—Il y a de quoi, en vérité, grogna le Lagardère des Établissements Landoux. Une misère pareille pour un homme si riche et quand je pense que...

—Tu penses quoi?...

Tiré brusquement de ses réflexions par cette question directe, le bossu passa sa main sur son front comme s'il sortait d'un rêve. Un peu plus il allait se trahir devant son chef. Il tressaillit et revint au sentiment de la réalité. La prudence lui commandait de dissimuler son dépit.

—Qu'est-ce que tu penses, le bosco, insista le contremaître?

—Je pense que ça ne l'aurait pas ruiné, ce jeune homme, de doubler la somme, dit-il enfin.

Le maître-ouvrier haussa les épaules en s'éloignant.

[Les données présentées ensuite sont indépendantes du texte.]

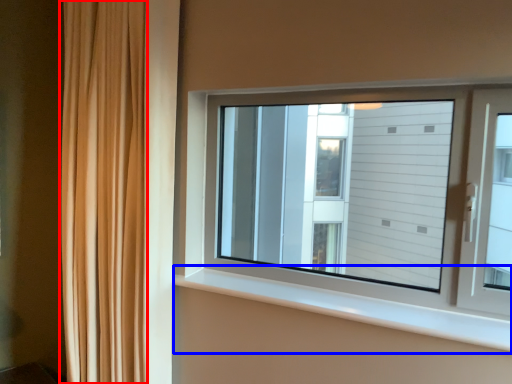
Question: Which of the following is the closest to the observer, curtain (highlighted by a red box) or window sill (highlighted by a blue box)?

Choices:
 (A) curtain
 (B) window sill

Answer: (B)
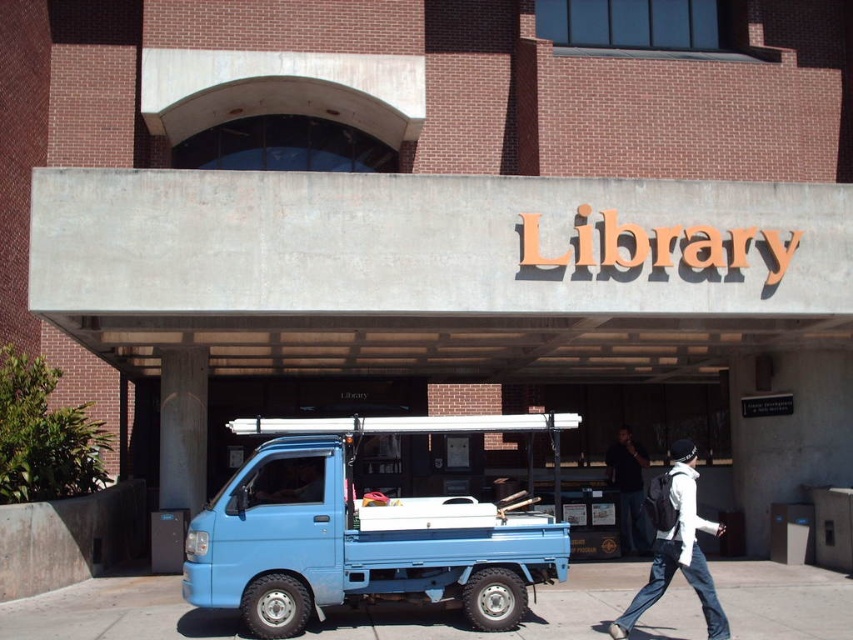
Question: Is blue matte truck at lower left wider than white matte jacket at center?

Choices:
 (A) yes
 (B) no

Answer: (A)

Question: Which of the following is the farthest from the observer?

Choices:
 (A) dark blue jeans at lower right
 (B) blue concrete pavement at lower center

Answer: (A)

Question: Can you confirm if white matte jacket at center is wider than dark blue jeans at lower right?

Choices:
 (A) no
 (B) yes

Answer: (A)

Question: Which of the following is the farthest from the observer?

Choices:
 (A) (563, 572)
 (B) (618, 508)
 (C) (64, 625)
 (D) (703, 614)

Answer: (B)

Question: Which point is farther from the camera taking this photo?

Choices:
 (A) (650, 577)
 (B) (624, 512)
 (C) (614, 586)

Answer: (B)

Question: Can you confirm if blue concrete pavement at lower center is positioned below dark blue jeans at lower right?

Choices:
 (A) yes
 (B) no

Answer: (A)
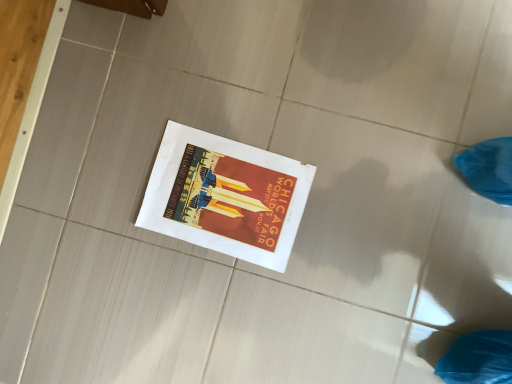
You are a GUI agent. You are given a task and a screenshot of the screen. Output one action in this format:
    pyautogui.click(x=<x>, y=<y>)
    Task: Click on the blank space above white paper poster at center (from a real-world perspective)
    
    Given the screenshot: What is the action you would take?
    pyautogui.click(x=230, y=195)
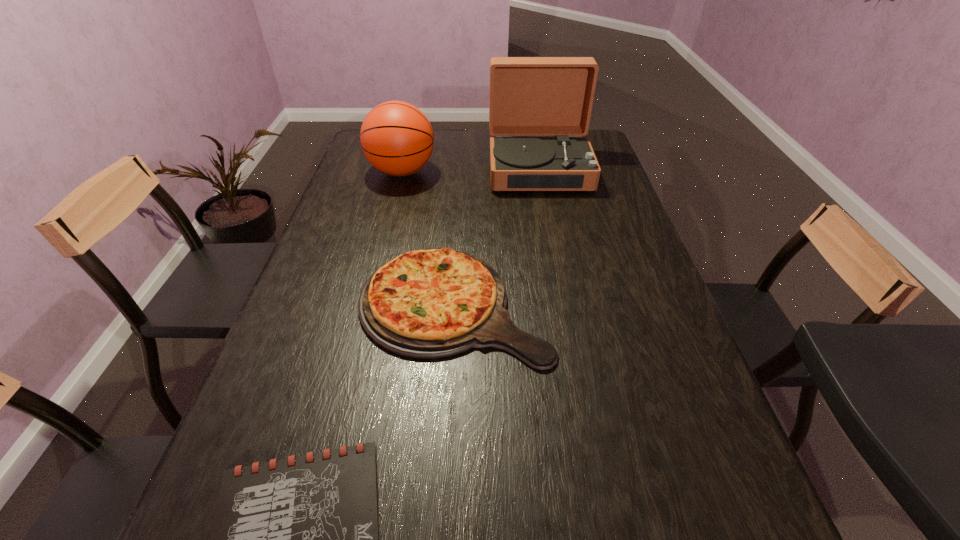
This screenshot has height=540, width=960. I want to click on pizza present at the left edge, so click(433, 303).

Find the location of `object positioned at the right edge`. object positioned at the right edge is located at coordinates (529, 96).

The image size is (960, 540). Find the location of `object that is positioned at the far left corner`. object that is positioned at the far left corner is located at coordinates (396, 137).

Locate an element on the screen. Image resolution: width=960 pixels, height=540 pixels. object located at the far right corner is located at coordinates (529, 96).

Where is `free space at the left edge`? Image resolution: width=960 pixels, height=540 pixels. free space at the left edge is located at coordinates (293, 345).

You are a GUI agent. You are given a task and a screenshot of the screen. Output one action in this format:
    pyautogui.click(x=<x>, y=<y>)
    Task: Click on the vacant region at the right edge of the desktop
    
    Given the screenshot: What is the action you would take?
    pyautogui.click(x=602, y=202)

Where is `blank region between the phonograph record and the pizza`? The image size is (960, 540). blank region between the phonograph record and the pizza is located at coordinates (496, 237).

Where is `vacant point located between the tallest object and the basketball`? This screenshot has width=960, height=540. vacant point located between the tallest object and the basketball is located at coordinates (470, 171).

Locate an element on the screen. This screenshot has height=540, width=960. free spot between the second nearest object and the second tallest object is located at coordinates (428, 238).

I want to click on the third closest object to the notebook, so 396,137.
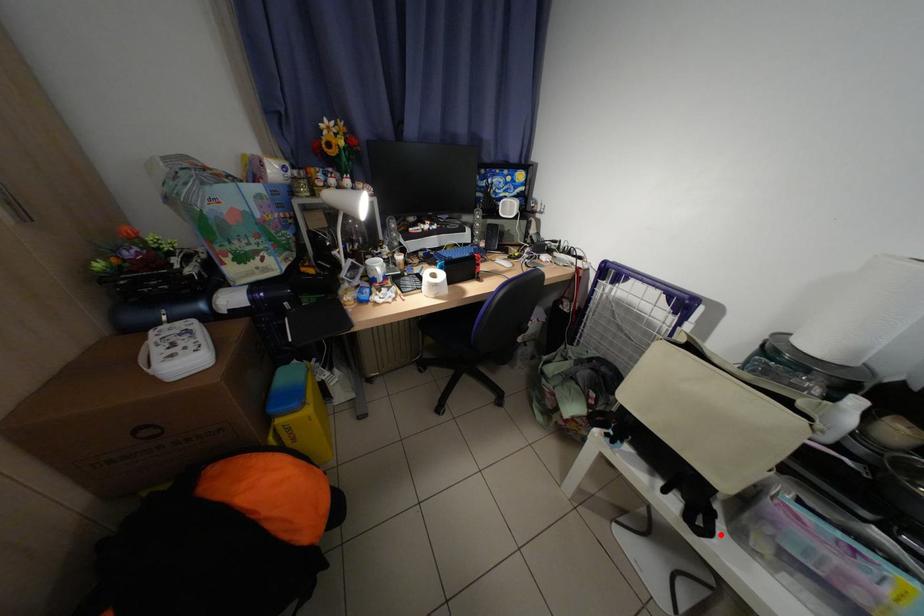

—Toujours envieux, jamais satisfait, ce damné bosco! grommela-t-il. Décidément sa tête ne me revient guère à ce citoyen-là et il faudra que je le tienne à l'oeil!... Qui sait si ce n'est pas lui qui a saboté l'aéro du marquis, simplement par jalousie!... Il faudra que j'éclaircisse cela!...

L'aéroplane réparé fut ramené sur la pelouse, et son moteur mis immédiatement en route. Martin Landoux inspecta avec la plus grande attention les moindres organes de la machine, resserrant un écrou insuffisamment bloqué, réglant la carburation, les départs d'huile, les prises d'engrenages, les commandes de toute espèce. Enfin il redescendit et se dirigea vers la tente du restaurant, où il retrouva Robert de La Tour-Miranne achevant de dévorer un morceau de viande froide.

—Tout est prêt, nous pouvons partir, déclara-t-il, mais il faut nous hâter si nous voulons arriver à Amiens avant qu'il soit nuit noire.

—Je suis à votre disposition, répliqua le président, mais vous devez être à bout de forces, mon brave Landoux!